TO GET THIS TYPE OF LOAN, YOUR BEST BET is to go to commercial banks or credit unions. A list of commercial banks can be obtained from the Federal Deposit Insurance Corporation (FDIC) at fdic.gov. A list of credit unions can be obtained from the National Credit Union Administration (NCUA) at ncua.gov.
TIPS FOR GETTING A COMPENSATING BALANCE LOAN
  1. The larger the compensating balance in the borrower's account, the easier it may be to get a compensating balance loan.
  2. To set up a compensating balance loan, the borrower should establish a deposit account with the lender where the loan is requested.
  3. Some lenders may offer a line of credit instead of a regular term loan. Borrowers should consider taking a line of credit, as it can be just as useful as a regular loan.
  4. Be prepared to describe the method and give the lender an example of the type of loan you have in mind, since the lender might not use the term “compensating balance.”
  5. It may be easier to get a compensating balance loan from a commercial bank or credit union than from other lenders, so these are good places to start. A list of commercial banks can be obtained from fdic.gov and a list of credit unions from ncua.gov.
  6. Look to large lenders and lenders with locations in your area.
  7. Shop around at different lenders. If one turns down your request, move on to the next.
  8. Keep the lender happy. The borrower should keep the full amount of the compensating balance in the account at all times.

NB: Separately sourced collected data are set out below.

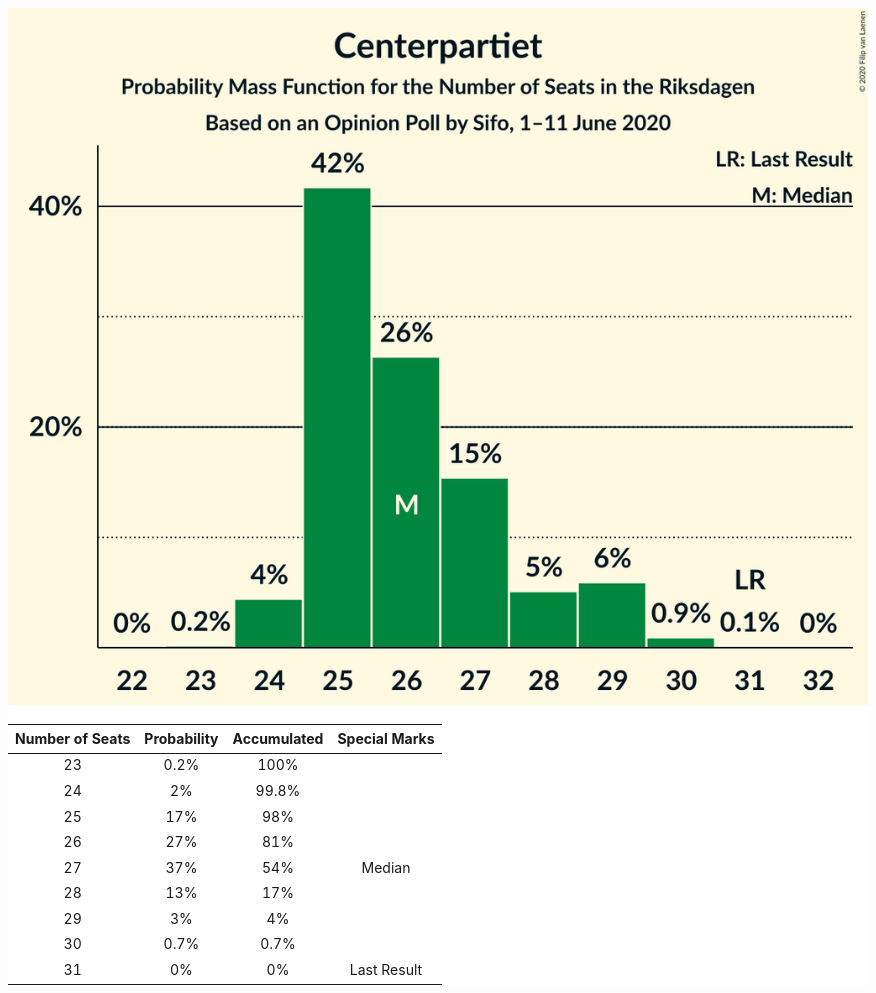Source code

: ![Graph with seats probability mass function not yet produced](2020-06-11-Sifo-seats-pmf-centerpartiet.png "Seats Probability Mass Function")

| Number of Seats | Probability | Accumulated | Special Marks |
|:---------------:|:-----------:|:-----------:|:-------------:|
| 23 | 0.2% | 100% |  |
| 24 | 2% | 99.8% |  |
| 25 | 17% | 98% |  |
| 26 | 27% | 81% |  |
| 27 | 37% | 54% | Median |
| 28 | 13% | 17% |  |
| 29 | 3% | 4% |  |
| 30 | 0.7% | 0.7% |  |
| 31 | 0% | 0% | Last Result |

It may be helpful to keep more than this amount in the account, if possible.
  9. For the best chance at obtaining a compensating balance loan, apply for the loan through an existing business, rather than as an individual.
IF THE BORROWER CAN MAINTAIN THE AGREED-UPON COMPENSATING BALANCE amount, a compensating balance loan can be a useful tool to help fund a growing business or real estate endeavor.